Task item
Please show every line of the records below that contains the word "right", copying each such line in full.

Data for review
>>>

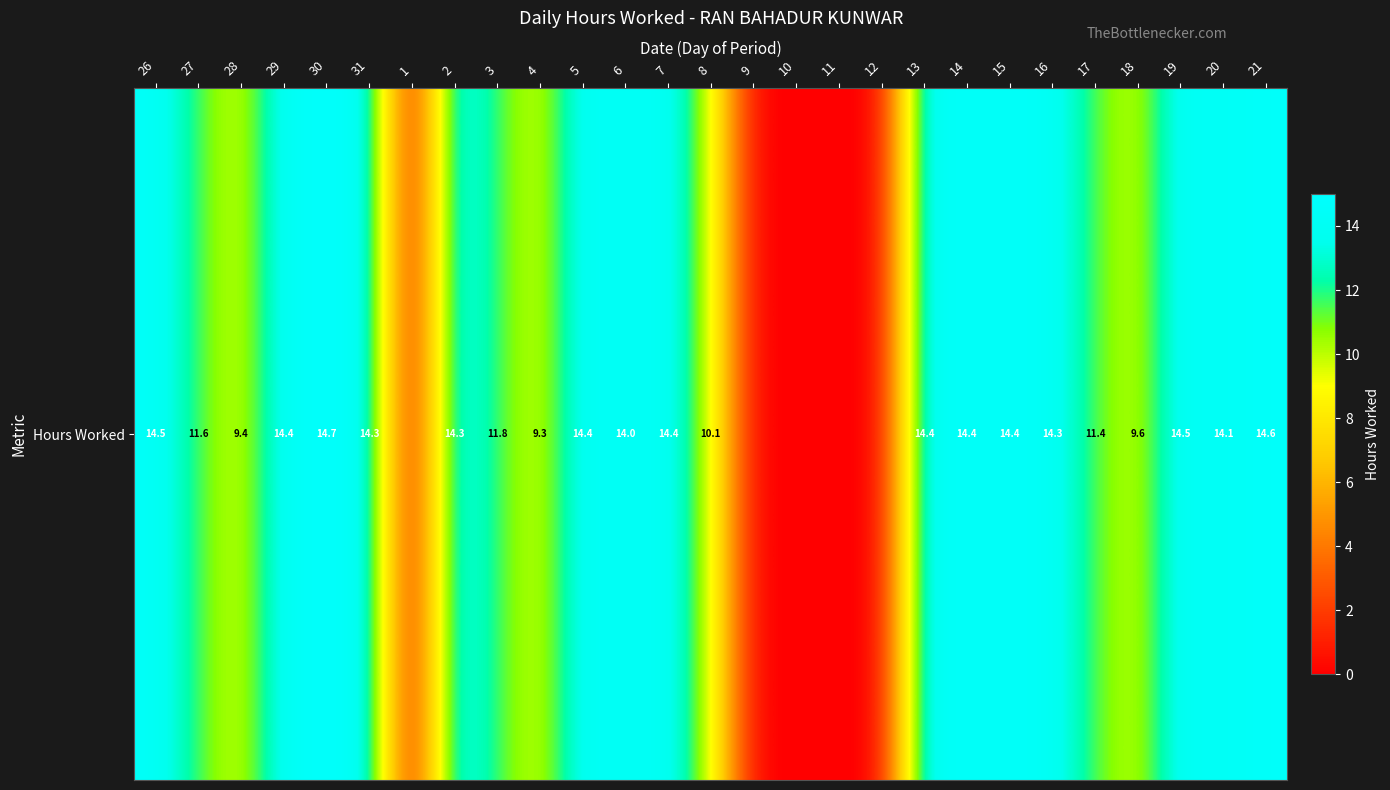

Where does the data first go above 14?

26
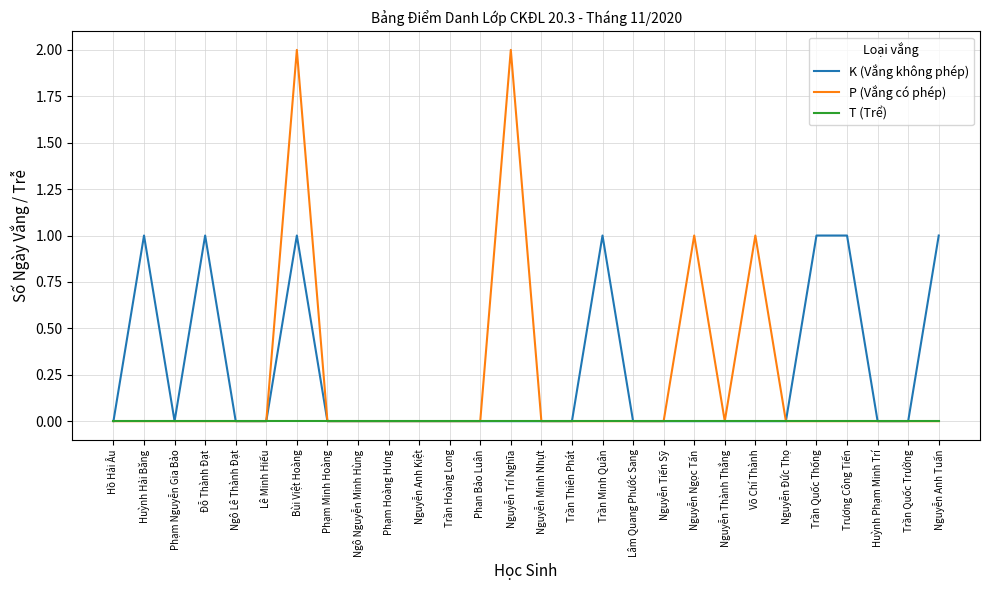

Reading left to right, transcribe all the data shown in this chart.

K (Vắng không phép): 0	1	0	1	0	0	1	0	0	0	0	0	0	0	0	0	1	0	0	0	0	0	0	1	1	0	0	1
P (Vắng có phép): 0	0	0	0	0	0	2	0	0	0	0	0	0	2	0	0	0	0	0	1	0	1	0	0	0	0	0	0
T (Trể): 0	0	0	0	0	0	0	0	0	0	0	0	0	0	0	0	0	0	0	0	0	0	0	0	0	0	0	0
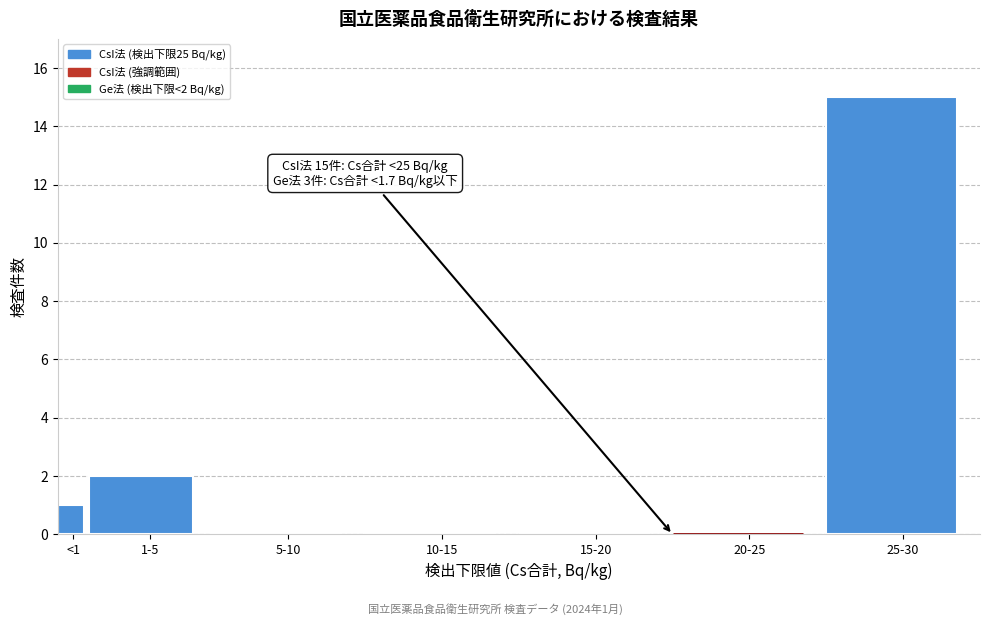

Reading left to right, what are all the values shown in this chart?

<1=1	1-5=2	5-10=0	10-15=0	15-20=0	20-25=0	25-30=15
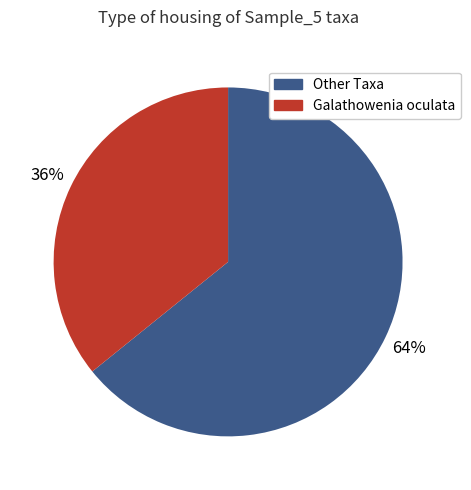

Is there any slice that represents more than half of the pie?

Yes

<<<

Result
Reading left to right, transcribe all the data shown in this chart.
Reading left to right, what are all the values shown in this chart?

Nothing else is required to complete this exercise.